The State of Texas carried out its execution of Jose Ernesto Medellin late Tuesday night. It did so following the Supreme Court’s denial of a stay, 5-4. The split is unsurprising, with the majority focused (accurately I suspect) on the fact that a legislative fix was unlikely, and reading DOJ’s silence on the stay request as consistent with a larger pattern of Executive hostility to the ICJ ruling itself. In terms of dissents, Justice Stevens moved from concurring in the original Medellin decision to dissenting on this one, having wanted to require the reluctant Solicitor General’s Office to provide views (the other dissenters echoed the call for paper from the S.G.). Separately, I was disappointed to see the majority did little to qualify the confusion its Medellin decision caused over the domestic legal status of U.S. treaties. The Majority simply noted that the treaty does “not itself have the force and effect of domestic law sufficient to set aside the judgement or ensuing sentence.” That still leaves me wondering whether the court’s denial of domestic law status to non-self executing treaties means that they are not domestic law in any sense or only that they’re not judicially enforceable domestic law.

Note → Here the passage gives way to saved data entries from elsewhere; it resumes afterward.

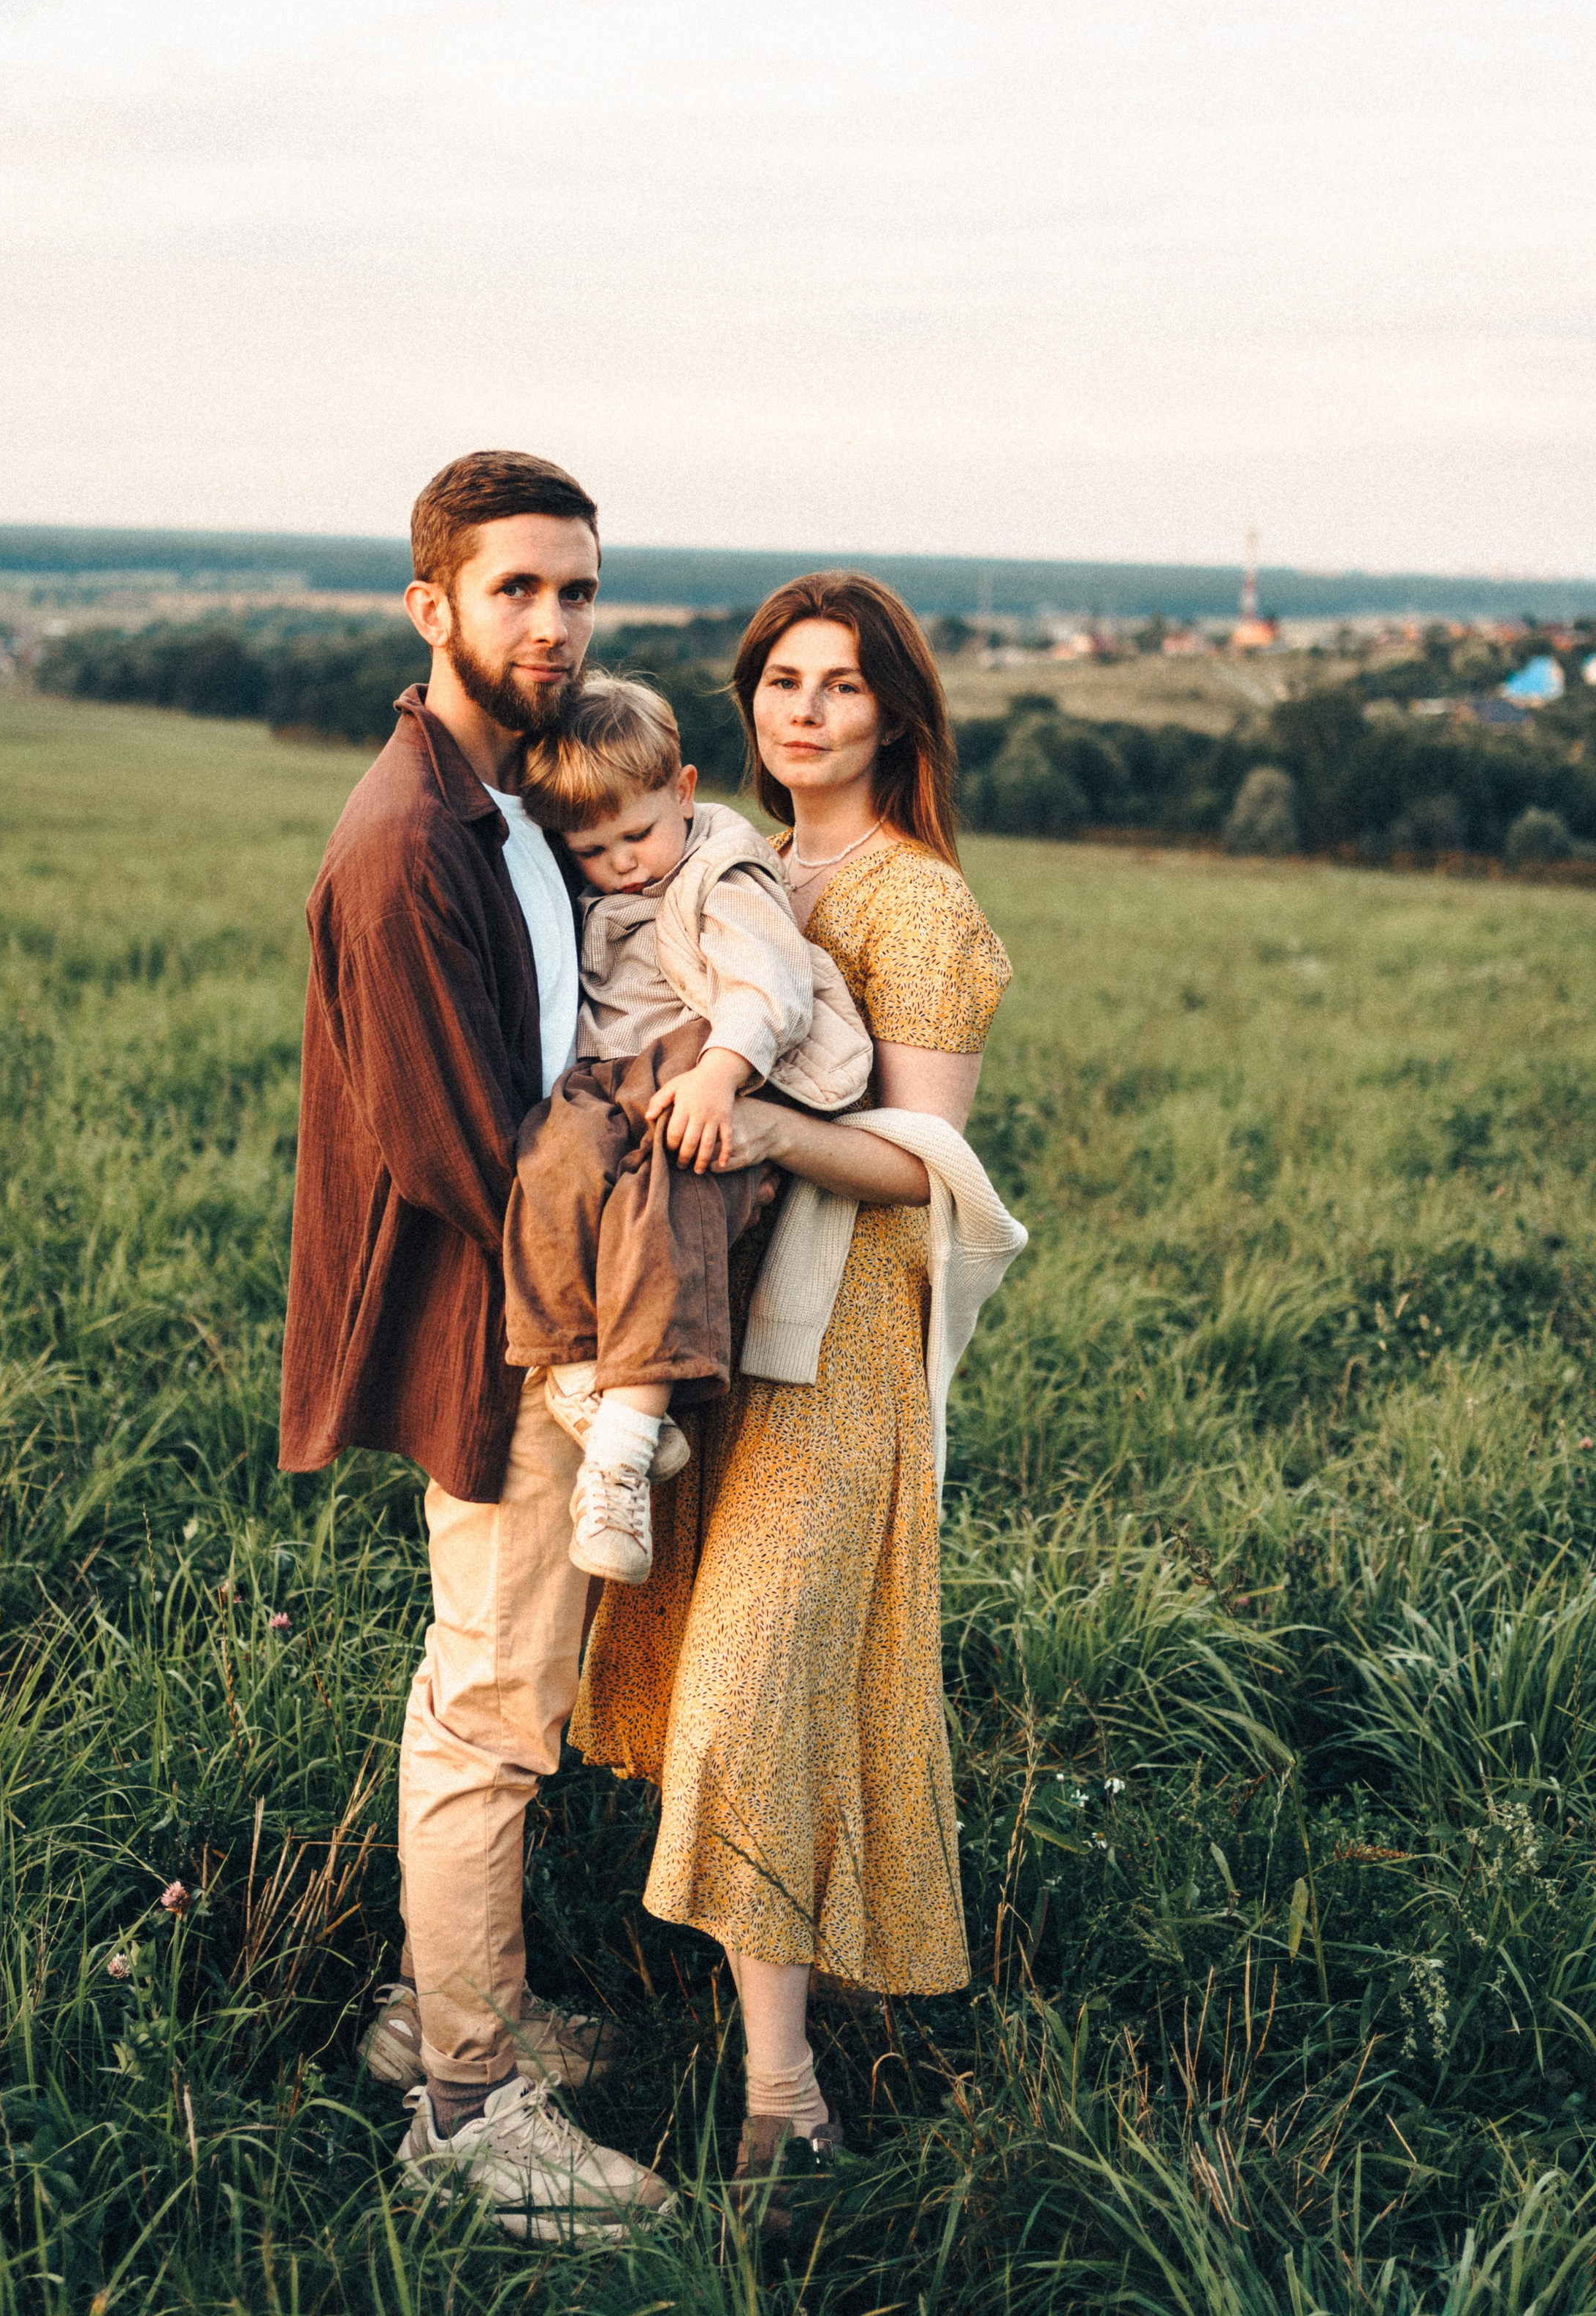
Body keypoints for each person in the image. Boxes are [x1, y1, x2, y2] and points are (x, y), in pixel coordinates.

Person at [569, 571, 1013, 2214]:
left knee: (758, 1690)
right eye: (776, 679)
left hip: (831, 1355)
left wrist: (757, 1124)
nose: (800, 709)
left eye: (837, 685)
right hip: (699, 1320)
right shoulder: (708, 850)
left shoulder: (918, 906)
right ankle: (706, 2019)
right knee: (700, 1668)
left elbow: (925, 1165)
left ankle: (783, 2099)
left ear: (893, 713)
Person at [278, 450, 673, 2238]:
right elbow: (468, 1155)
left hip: (548, 1315)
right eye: (516, 588)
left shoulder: (501, 800)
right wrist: (597, 1341)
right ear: (429, 604)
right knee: (491, 1710)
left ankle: (445, 2007)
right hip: (509, 1333)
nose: (553, 623)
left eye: (576, 589)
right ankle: (462, 2102)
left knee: (491, 1688)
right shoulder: (402, 841)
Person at [504, 672, 871, 1585]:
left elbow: (769, 987)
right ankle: (579, 1374)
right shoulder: (595, 877)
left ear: (682, 790)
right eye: (594, 851)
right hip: (608, 1077)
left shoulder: (721, 868)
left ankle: (623, 1457)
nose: (625, 862)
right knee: (551, 1160)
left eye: (638, 833)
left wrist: (721, 1074)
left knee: (661, 1197)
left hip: (701, 1059)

So, now what? The United States has breached its obligation to comply with the ICJ’s Avena decision (not to mention the more recent provisional measures order). But what exactly will that mean here? Can Mexico now legally engage in reprisals or retorsion against the United States or (to take up Peter Spiro’s idea of targeted retaliation) against Texas specifically? Even if it can, will it do so? To date, Mexico has appeared content to employ the ICJ to amplify its rhetorical opposition to its citizens’ fate. As yet, it’s taken few concrete actions to actually force a change in the U.S. position (i.e., doubling the time it takes US trucks to cross the border; suspending mutual legal assistance or extradition with the United States, etc.).

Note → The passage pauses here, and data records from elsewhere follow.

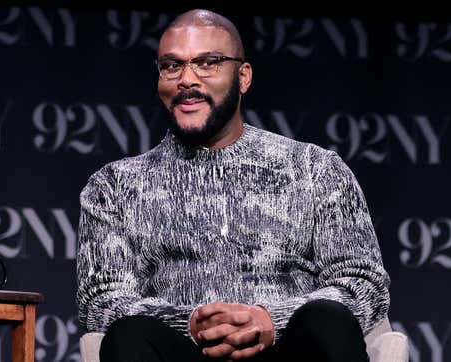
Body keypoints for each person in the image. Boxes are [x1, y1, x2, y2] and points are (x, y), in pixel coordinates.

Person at [77, 8, 390, 362]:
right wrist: (192, 323)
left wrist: (269, 319)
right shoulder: (114, 186)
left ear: (243, 77)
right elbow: (100, 302)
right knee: (129, 334)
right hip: (184, 353)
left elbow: (365, 286)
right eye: (171, 66)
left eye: (208, 62)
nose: (187, 79)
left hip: (288, 351)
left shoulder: (315, 170)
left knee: (328, 321)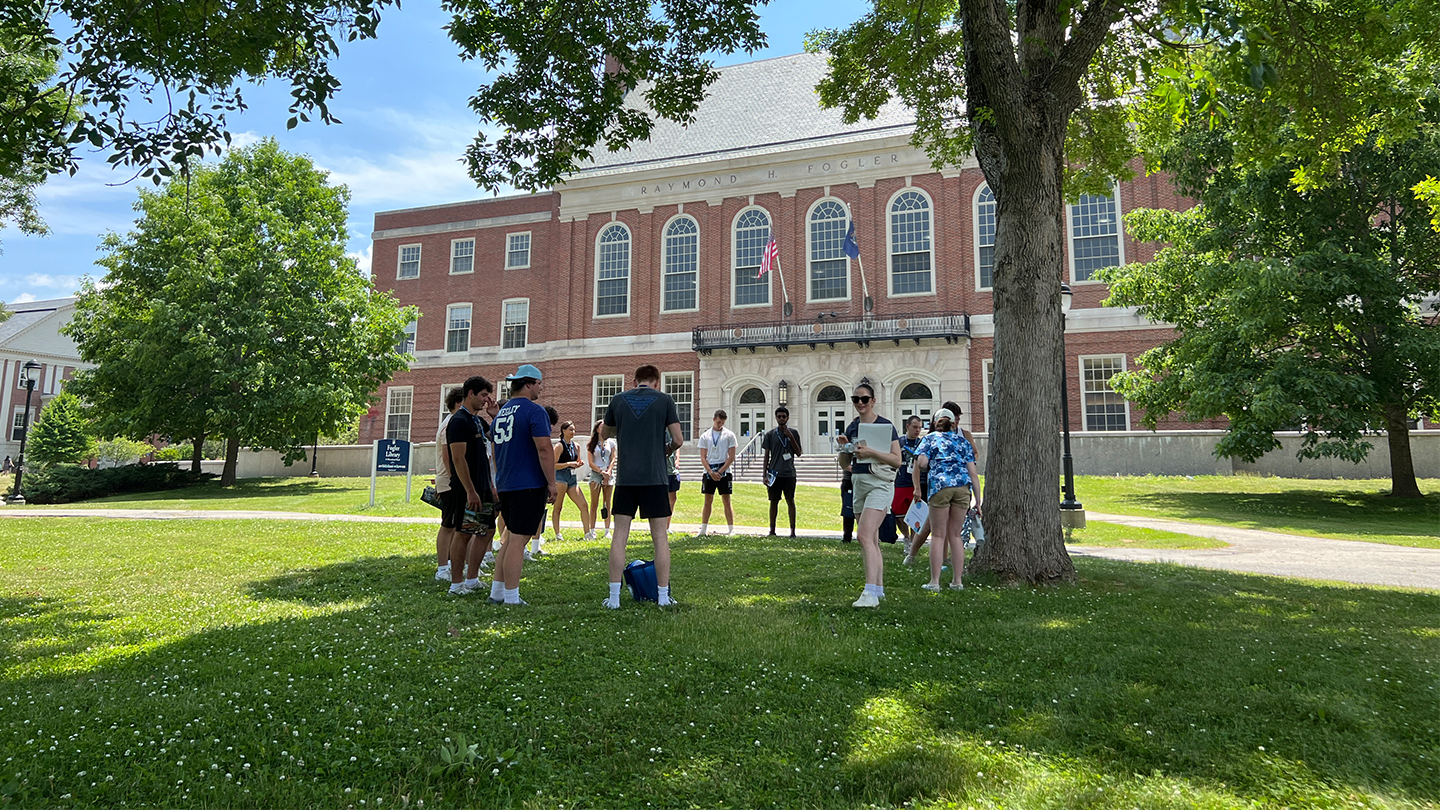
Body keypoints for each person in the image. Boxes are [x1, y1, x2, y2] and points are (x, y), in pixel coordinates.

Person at [601, 364, 685, 609]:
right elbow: (678, 439)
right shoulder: (665, 400)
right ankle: (662, 596)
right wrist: (667, 449)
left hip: (626, 478)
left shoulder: (618, 400)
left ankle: (614, 598)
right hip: (655, 477)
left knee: (619, 535)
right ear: (657, 382)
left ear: (634, 380)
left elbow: (605, 433)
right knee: (660, 537)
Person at [488, 364, 556, 606]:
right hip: (527, 483)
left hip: (506, 483)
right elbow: (544, 449)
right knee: (519, 540)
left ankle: (497, 592)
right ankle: (511, 597)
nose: (541, 388)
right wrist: (552, 483)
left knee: (510, 539)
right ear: (528, 384)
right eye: (539, 383)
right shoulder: (535, 411)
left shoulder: (501, 414)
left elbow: (495, 452)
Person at [834, 382, 902, 608]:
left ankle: (869, 593)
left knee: (863, 535)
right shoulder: (853, 427)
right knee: (870, 539)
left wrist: (871, 451)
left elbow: (897, 460)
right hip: (859, 482)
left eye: (864, 399)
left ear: (873, 401)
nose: (860, 403)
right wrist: (844, 448)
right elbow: (845, 464)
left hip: (880, 483)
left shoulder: (885, 426)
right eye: (856, 399)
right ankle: (878, 589)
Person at [915, 407, 982, 591]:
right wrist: (978, 501)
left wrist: (924, 462)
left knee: (938, 535)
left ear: (935, 422)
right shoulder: (963, 441)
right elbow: (973, 473)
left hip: (940, 486)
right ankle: (957, 581)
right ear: (953, 423)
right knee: (956, 535)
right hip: (962, 488)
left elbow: (922, 463)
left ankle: (934, 582)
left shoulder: (929, 439)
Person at [442, 376, 498, 596]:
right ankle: (456, 584)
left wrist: (494, 416)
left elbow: (496, 438)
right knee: (464, 532)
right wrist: (470, 491)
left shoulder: (477, 421)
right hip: (467, 488)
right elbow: (458, 459)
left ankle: (472, 578)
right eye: (483, 395)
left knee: (487, 530)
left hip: (482, 485)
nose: (486, 400)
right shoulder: (459, 421)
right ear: (471, 393)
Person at [905, 400, 978, 564]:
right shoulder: (931, 436)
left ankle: (945, 559)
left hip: (958, 483)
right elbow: (917, 464)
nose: (957, 420)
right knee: (930, 524)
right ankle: (912, 554)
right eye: (955, 417)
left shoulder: (964, 436)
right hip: (934, 483)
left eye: (958, 417)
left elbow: (974, 455)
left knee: (950, 526)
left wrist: (964, 464)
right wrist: (917, 488)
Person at [434, 386, 467, 581]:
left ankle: (456, 565)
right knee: (448, 525)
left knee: (458, 526)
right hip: (450, 483)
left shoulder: (456, 422)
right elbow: (448, 457)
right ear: (458, 403)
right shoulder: (450, 424)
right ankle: (442, 569)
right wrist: (455, 479)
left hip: (454, 481)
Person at [762, 406, 802, 537]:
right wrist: (764, 474)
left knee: (790, 500)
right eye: (779, 417)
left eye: (783, 417)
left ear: (787, 418)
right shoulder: (770, 435)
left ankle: (793, 532)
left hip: (789, 473)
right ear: (776, 418)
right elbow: (766, 455)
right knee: (773, 501)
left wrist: (790, 437)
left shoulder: (794, 433)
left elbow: (798, 453)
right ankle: (772, 530)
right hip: (774, 473)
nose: (781, 419)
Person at [549, 420, 593, 542]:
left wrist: (578, 464)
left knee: (584, 505)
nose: (573, 432)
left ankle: (587, 533)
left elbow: (577, 461)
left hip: (572, 478)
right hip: (561, 477)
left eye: (574, 429)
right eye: (570, 429)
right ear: (563, 431)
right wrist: (568, 464)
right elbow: (553, 465)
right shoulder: (559, 446)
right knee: (558, 507)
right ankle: (558, 534)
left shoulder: (576, 446)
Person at [696, 409, 737, 536]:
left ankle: (731, 529)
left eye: (722, 423)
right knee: (708, 500)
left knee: (726, 500)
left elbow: (731, 457)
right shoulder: (705, 436)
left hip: (724, 470)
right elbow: (703, 457)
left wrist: (720, 471)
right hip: (709, 470)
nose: (720, 425)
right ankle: (703, 529)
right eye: (718, 422)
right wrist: (710, 472)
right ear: (714, 419)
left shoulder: (729, 435)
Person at [892, 416, 924, 546]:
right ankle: (906, 537)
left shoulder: (922, 443)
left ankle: (913, 542)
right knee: (898, 514)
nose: (917, 430)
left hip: (916, 484)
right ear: (907, 426)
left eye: (920, 428)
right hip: (900, 482)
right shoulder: (899, 442)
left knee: (916, 515)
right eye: (915, 427)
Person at [586, 420, 617, 538]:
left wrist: (608, 472)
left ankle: (607, 530)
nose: (604, 429)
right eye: (601, 427)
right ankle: (592, 530)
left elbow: (613, 458)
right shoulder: (591, 444)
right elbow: (590, 462)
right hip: (596, 473)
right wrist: (601, 472)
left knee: (607, 503)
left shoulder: (611, 443)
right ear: (597, 429)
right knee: (594, 503)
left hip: (608, 473)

Moreover, unlike the earlier death penalty cases (e.g., Angel Breard) the Avena decision is not mooted by today’s execution. It covers dozens more Mexicans on death row in the United States. I suspect that means even if Mexico maintains its current rhetorical strategy, the issue is not going away. I wonder though whether each pending execution will generate a new round of maneuvering by all sides, or if, as Julian suggests, Texas will lead the way into finding some compromise to make sure we don’t have to do this 50 more times?